**Texto de referencia:**

Lo que las mujeres aguantamos en el rock

Me ha llevado tiempo reflexionar y llegar a la conclusión de que debía escribir estas líneas. Ojalá sirvan para arrojar algo de luz y ofrecer perspectiva sobre una realidad con la que las mujeres hemos lidiado durante toda nuestra vida. El machismo forma parte de nuestro día a día; es un lastre heredado de una sociedad en la que, como mujeres, no teníamos prácticamente derechos, y que solo a base de una lucha larga, continua y cruenta hemos logrado transformar, poco a poco.

 

No es de extrañar, por tanto, que en ámbitos tradicionalmente masculinos, como el del rock, el avance hacia la igualdad haya sido más lento, aunque hoy podemos reconocer que hemos dado pasos de gigante y que la mejora es ya palpable.

 

Sin embargo, allá donde existe poder, también existe desigualdad y la oportunidad de que algunos se aprovechen de ella. Lo afirmo desde la experiencia de haber pertenecido a dos mundos muy distintos, el del rock y el de la investigación científica, y haber sido testigo de situaciones igualmente turbias en ambos. Supervisores o jefes que exigían favores sexuales a sus doctorandas, y la cantidad de relaciones que se han formado en un contexto de jerarquía, como jefe y doctoranda, durante la realización de tesis doctorales, son ejemplos de ello. Afortunadamente, los abusos más graves de la primera categoría han quedado en gran medida en el pasado, pero el segundo tipo de situación aún persiste más de lo que quisiéramos admitir.

**Datos proporcionados:**
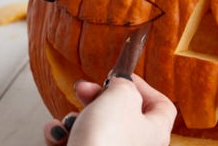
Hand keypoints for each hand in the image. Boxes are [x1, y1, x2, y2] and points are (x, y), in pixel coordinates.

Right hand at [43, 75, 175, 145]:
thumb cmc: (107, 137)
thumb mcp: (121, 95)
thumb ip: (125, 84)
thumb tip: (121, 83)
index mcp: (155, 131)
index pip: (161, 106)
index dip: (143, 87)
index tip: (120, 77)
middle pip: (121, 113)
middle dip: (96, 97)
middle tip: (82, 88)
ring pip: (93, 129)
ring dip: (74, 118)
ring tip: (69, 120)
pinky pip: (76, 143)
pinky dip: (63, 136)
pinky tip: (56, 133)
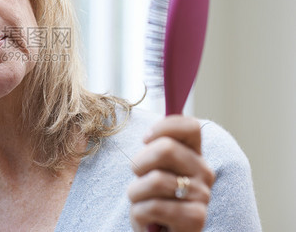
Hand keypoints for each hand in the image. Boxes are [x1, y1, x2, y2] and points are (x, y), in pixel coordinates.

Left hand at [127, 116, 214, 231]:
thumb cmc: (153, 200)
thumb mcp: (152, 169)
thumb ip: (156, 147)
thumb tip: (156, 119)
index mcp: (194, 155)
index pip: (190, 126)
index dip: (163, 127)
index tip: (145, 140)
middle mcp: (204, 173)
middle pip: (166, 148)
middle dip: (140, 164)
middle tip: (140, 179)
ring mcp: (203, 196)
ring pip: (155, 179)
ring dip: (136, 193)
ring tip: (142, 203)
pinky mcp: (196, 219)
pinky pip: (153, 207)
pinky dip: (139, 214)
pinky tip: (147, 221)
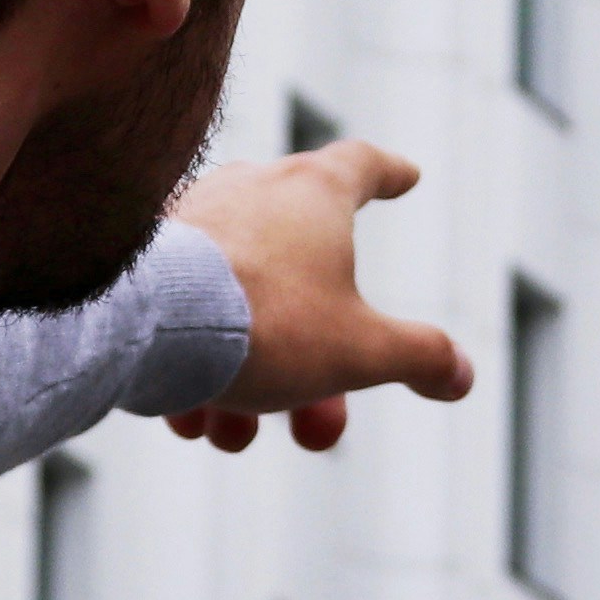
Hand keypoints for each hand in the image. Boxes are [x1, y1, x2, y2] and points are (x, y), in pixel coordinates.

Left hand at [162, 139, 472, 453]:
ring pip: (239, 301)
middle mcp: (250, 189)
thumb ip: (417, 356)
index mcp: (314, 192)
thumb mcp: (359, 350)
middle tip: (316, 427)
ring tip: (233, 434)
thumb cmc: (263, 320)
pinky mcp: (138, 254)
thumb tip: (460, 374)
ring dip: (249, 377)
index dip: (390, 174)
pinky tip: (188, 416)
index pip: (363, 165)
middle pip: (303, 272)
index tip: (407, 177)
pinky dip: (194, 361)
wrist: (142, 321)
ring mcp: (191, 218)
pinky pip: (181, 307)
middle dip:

**Tu tarea:**
¿Puedes citar completo, sin cambiar una sola palabra, el texto de arriba sobre el machismo en el rock?

**Resultado:**
Lo que las mujeres aguantamos en el rock

Me ha llevado tiempo reflexionar y llegar a la conclusión de que debía escribir estas líneas. Ojalá sirvan para arrojar algo de luz y ofrecer perspectiva sobre una realidad con la que las mujeres hemos lidiado durante toda nuestra vida. El machismo forma parte de nuestro día a día; es un lastre heredado de una sociedad en la que, como mujeres, no teníamos prácticamente derechos, y que solo a base de una lucha larga, continua y cruenta hemos logrado transformar, poco a poco.

 

No es de extrañar, por tanto, que en ámbitos tradicionalmente masculinos, como el del rock, el avance hacia la igualdad haya sido más lento, aunque hoy podemos reconocer que hemos dado pasos de gigante y que la mejora es ya palpable.

 

Sin embargo, allá donde existe poder, también existe desigualdad y la oportunidad de que algunos se aprovechen de ella. Lo afirmo desde la experiencia de haber pertenecido a dos mundos muy distintos, el del rock y el de la investigación científica, y haber sido testigo de situaciones igualmente turbias en ambos. Supervisores o jefes que exigían favores sexuales a sus doctorandas, y la cantidad de relaciones que se han formado en un contexto de jerarquía, como jefe y doctoranda, durante la realización de tesis doctorales, son ejemplos de ello. Afortunadamente, los abusos más graves de la primera categoría han quedado en gran medida en el pasado, pero el segundo tipo de situación aún persiste más de lo que quisiéramos admitir.